The time machine, which was a 1970’s converted van, took us back a few minutes. We parked it on the other side of my wife’s father’s borrowed 1999 Oldsmobile Cutlass and walked through the park to the entrance.
After a brief discussion of logistics, it was agreed that Corrine and Coltrane would wait down the drive behind a tree and I’d stand next to the park’s entrance with the gun and the temporal stasis device. When the car came past, I’d shot it’s tires or engine or otherwise try to get it on a different course.
I could see the top of the bleachers through the trees from my vantage point next to the sign. Across the street was a field and a farmhouse. I remembered that I’d selected this venue due to its relative seclusion. Hopefully when I fired the gun, a) I wouldn’t miss and b) if I did miss, I didn’t hit anything living. I tempered my normal reluctance for breaking the law, such as firing a gun in city limits, by the fact that there were definitely extenuating circumstances.
I waited.
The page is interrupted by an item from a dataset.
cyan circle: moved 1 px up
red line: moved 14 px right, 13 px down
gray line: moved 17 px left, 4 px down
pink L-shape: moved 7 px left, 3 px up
And waited. And just as I was about to question Coltrane about his timing, the red muscle car appeared at the curve in the bend – well beyond our positions – and rushed off toward 1999 Corrine and Henry who was getting the blanket out of the trunk at this point.
“What the hell?” I said and then flinched at the loud crunch of car hitting car.
“Did you see that?” Corrine said, waving her arms. “It just appeared. How do we stop it if it just appears?”
“Someone has another goddamned time machine,” Coltrane added, and stomped off to the van.